Carole Delga va plus loin : “Je tiens également à souligner que le plan d’adaptation au changement climatique du littoral d’Occitanie (Pacclo) constitue bien une stratégie régionale partagée pour faire face à l’érosion côtière et qu’en apportant des moyens en ingénierie (un équivalent temps plein d’appui technique adaptation au changement climatique) et financiers (fonds européen Féder, Fonds Vert, crédits État, région, Banque des territoires…), il propose une offre de service globale et opérationnelle pour que les collectivités locales puissent avancer dans la mise en œuvre de leurs stratégies locales de gestion intégrée du trait de côte (SLGITC).”
Enfin, la présidente de région “note enfin que cet outil répond bien en Occitanie aux recommandations de la Cour relatives à l’impératif d’élaboration de stratégies locales de gestion intégrée du trait de côte dans les zones littorales les plus menacées, l’intérêt de généraliser les projets partenariaux d’aménagement associant les communes littorales et leur arrière-pays”.
Olivier SCHLAMA
Recommandations urgentes des CRC
En conclusion, les juridictions financières appellent à “une réaction énergique et rapide de l’État et de l’ensemble des acteurs publics afin d’adapter les politiques d’aménagement aux risques et menaces liés à la mer et aux inondations. Cela suppose d’ériger la diminution de la vulnérabilité en priorité de l’action publique locale, d’adapter les mécanismes de financement actuels et d’en initier de
nouveaux”. À cet égard, la Cour des comptes formule plusieurs recommandations.

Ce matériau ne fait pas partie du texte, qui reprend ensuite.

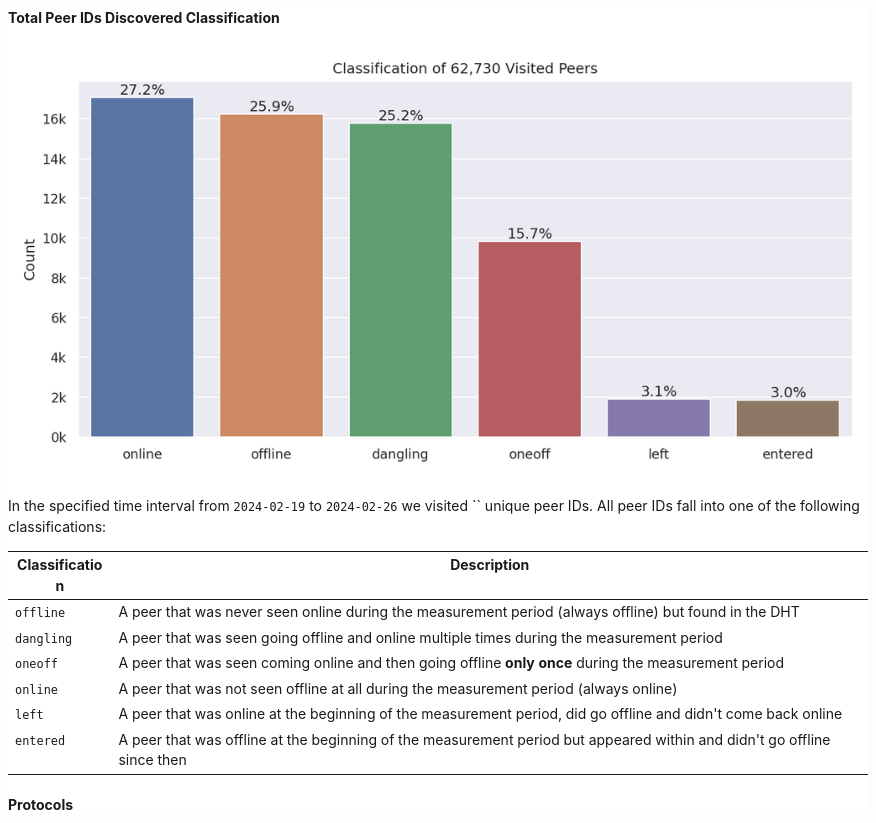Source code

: #### Total Peer IDs Discovered Classification

![Peer count by classification](./plots/peer-classifications.png)

In the specified time interval from `2024-02-19` to `2024-02-26` we visited `` unique peer IDs.
All peer IDs fall into one of the following classifications:

| Classification | Description |
| --- | --- |
| `offline` | A peer that was never seen online during the measurement period (always offline) but found in the DHT |
| `dangling` | A peer that was seen going offline and online multiple times during the measurement period |
| `oneoff` | A peer that was seen coming online and then going offline **only once** during the measurement period |
| `online` | A peer that was not seen offline at all during the measurement period (always online) |
| `left` | A peer that was online at the beginning of the measurement period, did go offline and didn't come back online |
| `entered` | A peer that was offline at the beginning of the measurement period but appeared within and didn't go offline since then |

#### Protocols
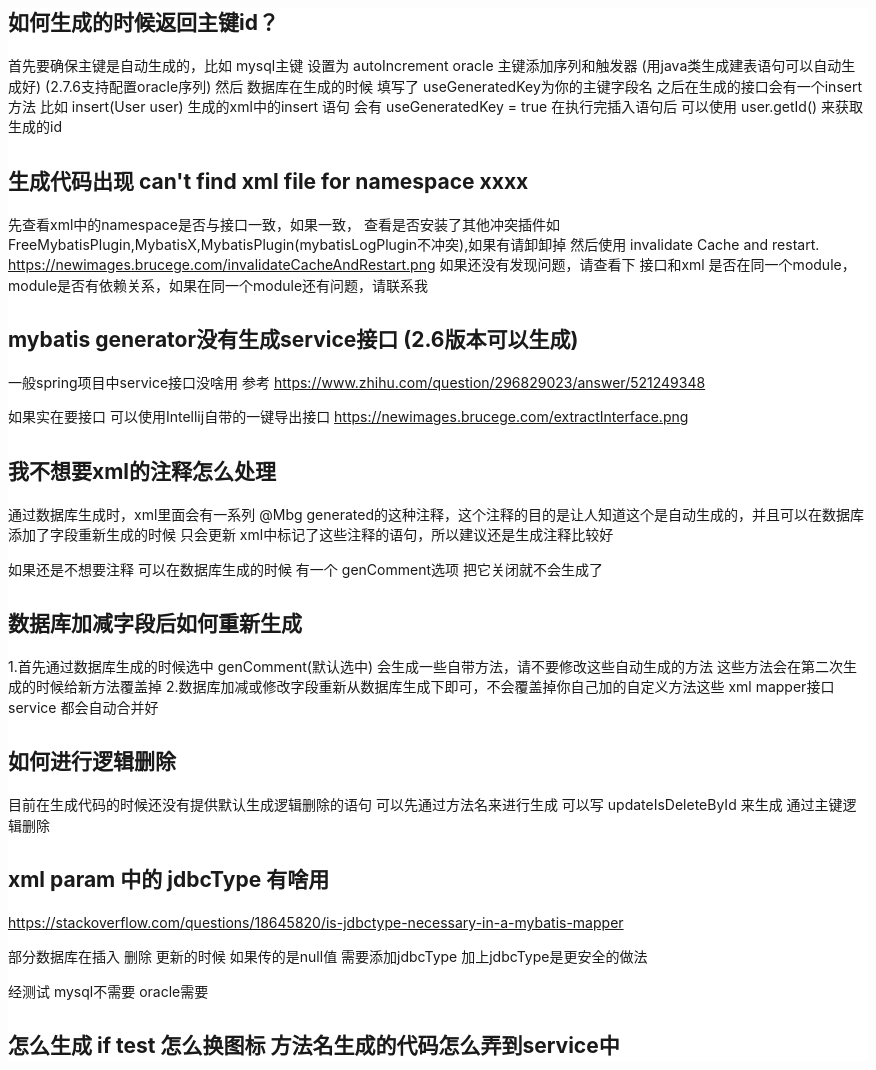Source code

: ## 如何生成的时候返回主键id？

首先要确保主键是自动生成的，比如 mysql主键 设置为 autoIncrement
oracle 主键添加序列和触发器 (用java类生成建表语句可以自动生成好)
(2.7.6支持配置oracle序列)
然后 数据库在生成的时候 填写了 useGeneratedKey为你的主键字段名
之后在生成的接口会有一个insert方法 比如  insert(User user)  生成的xml中的insert 语句 会有
useGeneratedKey = true
在执行完插入语句后 可以使用 user.getId() 来获取生成的id

## 生成代码出现 can't find xml file for namespace xxxx
先查看xml中的namespace是否与接口一致，如果一致， 查看是否安装了其他冲突插件如FreeMybatisPlugin,MybatisX,MybatisPlugin(mybatisLogPlugin不冲突),如果有请卸卸掉 然后使用 invalidate Cache and restart. https://newimages.brucege.com/invalidateCacheAndRestart.png
如果还没有发现问题，请查看下 接口和xml 是否在同一个module，module是否有依赖关系，如果在同一个module还有问题，请联系我


## mybatis generator没有生成service接口 (2.6版本可以生成)

一般spring项目中service接口没啥用 参考 https://www.zhihu.com/question/296829023/answer/521249348

如果实在要接口 可以使用Intellij自带的一键导出接口 https://newimages.brucege.com/extractInterface.png

## 我不想要xml的注释怎么处理

通过数据库生成时，xml里面会有一系列 @Mbg generated的这种注释，这个注释的目的是让人知道这个是自动生成的，并且可以在数据库添加了字段重新生成的时候 只会更新 xml中标记了这些注释的语句，所以建议还是生成注释比较好

如果还是不想要注释 可以在数据库生成的时候 有一个 genComment选项 把它关闭就不会生成了

## 数据库加减字段后如何重新生成
1.首先通过数据库生成的时候选中 genComment(默认选中) 会生成一些自带方法，请不要修改这些自动生成的方法 这些方法会在第二次生成的时候给新方法覆盖掉
2.数据库加减或修改字段重新从数据库生成下即可，不会覆盖掉你自己加的自定义方法这些 xml mapper接口 service 都会自动合并好

## 如何进行逻辑删除

目前在生成代码的时候还没有提供默认生成逻辑删除的语句
可以先通过方法名来进行生成
可以写 updateIsDeleteById 来生成 通过主键逻辑删除

## xml param 中的 jdbcType 有啥用

https://stackoverflow.com/questions/18645820/is-jdbctype-necessary-in-a-mybatis-mapper

部分数据库在插入 删除 更新的时候 如果传的是null值 需要添加jdbcType  加上jdbcType是更安全的做法

经测试 mysql不需要 oracle需要

## 怎么生成 if test 怎么换图标 方法名生成的代码怎么弄到service中
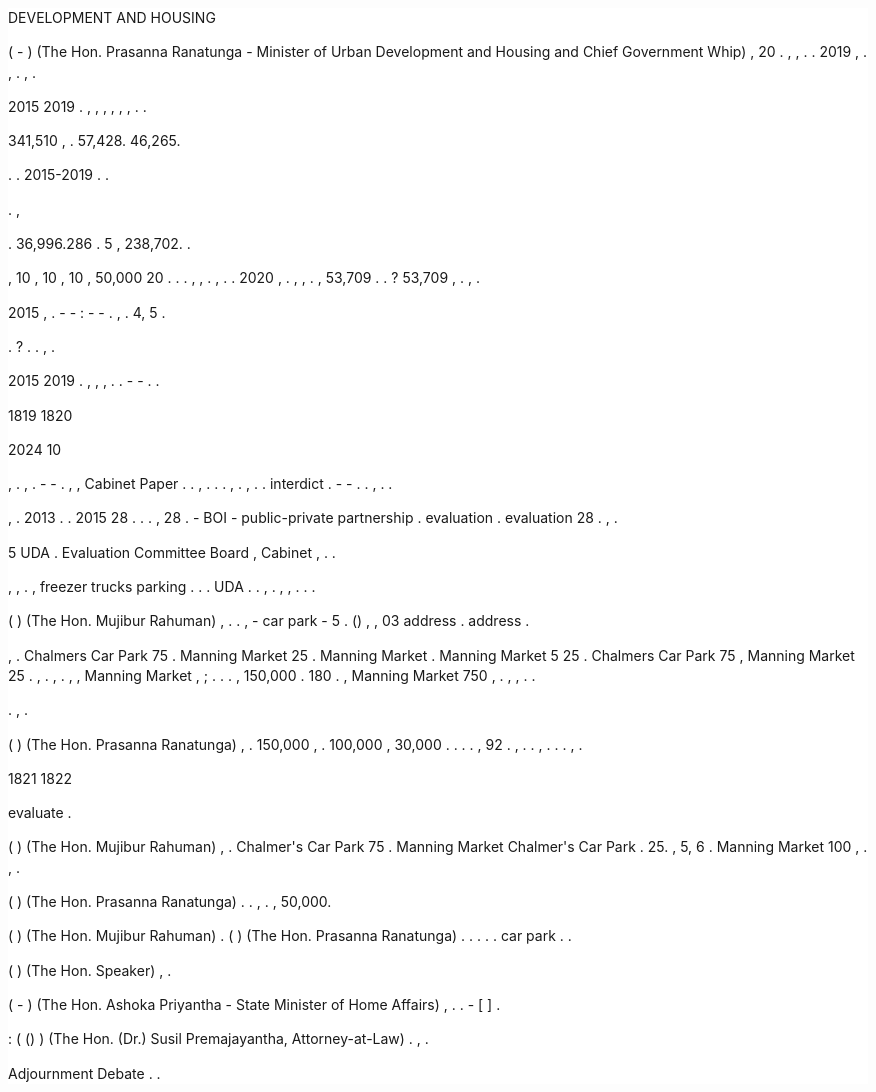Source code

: DEVELOPMENT AND HOUSING

( - ) (The Hon. Prasanna Ranatunga - Minister of Urban Development and Housing and Chief Government Whip) , 20 . , , . . 2019 , . , . , .

2015 2019 . , , , , , , . .

341,510 , . 57,428. 46,265.

. . 2015-2019 . .

. ,

. 36,996.286 . 5 , 238,702. .

, 10 , 10 , 10 , 50,000 20 . . . , , . , . . 2020 , . , , . , 53,709 . . ? 53,709 , . , .

2015 , . - - : - - . , . 4, 5 .

. ? . . , .

2015 2019 . , , , . . - - . .

1819 1820

2024 10

, . , . - - . , , Cabinet Paper . . , . . . , . , . . interdict . - - . . , . .

, . 2013 . . 2015 28 . . . , 28 . - BOI - public-private partnership . evaluation . evaluation 28 . , .

5 UDA . Evaluation Committee Board , Cabinet , . .

, , . , freezer trucks parking . . . UDA . . , . , , . . .

( ) (The Hon. Mujibur Rahuman) , . . , - car park - 5 . () , , 03 address . address .

, . Chalmers Car Park 75 . Manning Market 25 . Manning Market . Manning Market 5 25 . Chalmers Car Park 75 , Manning Market 25 . , . , . , , Manning Market , ; . . . , 150,000 . 180 . , Manning Market 750 , . , , . .

. , .

( ) (The Hon. Prasanna Ranatunga) , . 150,000 , . 100,000 , 30,000 . . . . , 92 . , . . , . . . , .

1821 1822

evaluate .

( ) (The Hon. Mujibur Rahuman) , . Chalmer's Car Park 75 . Manning Market Chalmer's Car Park . 25. , 5, 6 . Manning Market 100 , . , .

( ) (The Hon. Prasanna Ranatunga) . . , . , 50,000.

( ) (The Hon. Mujibur Rahuman) . ( ) (The Hon. Prasanna Ranatunga) . . . . . car park . .

( ) (The Hon. Speaker) , .

( - ) (The Hon. Ashoka Priyantha - State Minister of Home Affairs) , . . - [ ] .

: ( () ) (The Hon. (Dr.) Susil Premajayantha, Attorney-at-Law) . , .

Adjournment Debate . .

1. Renforcer l’information préalable obligatoire à l’attention de l’acquéreur d’un bien immobilier par l’indication que celui-ci est susceptible, en raison du risque naturel auquel il est exposé, d’une diminution voire d’une perte totale de valeur (ministère de la transition écologique, de l’énergie, du climat et de la prévention des risques, ministère du partenariat avec les territoires et de la décentralisation).

2. Compléter la connaissance cartographique de la vulnérabilité (…) en projetant les coûts de destruction, d’interruption, de retour à la normale des activités et de reconstruction.
3. Supprimer la possibilité pour les communes-membres des établissements publics de coopération intercommunale des zones littorales préalablement identifiées comme menacées de s’opposer au transfert à l’intercommunalité de la compétence en matière de plan local d’urbanisme (ministère de la transition écologique, de l’énergie, du climat et de la prévention des risques, ministère du partenariat avec les territoires et de la décentralisation).
4. Rendre obligatoire l’élaboration d’une stratégie locale de gestion intégrée du trait de côte dans les zones littorales les plus menacées (ministère de la transition écologique, de l’énergie, du climat et de la prévention des risques, ministère du partenariat avec les territoires et de la décentralisation).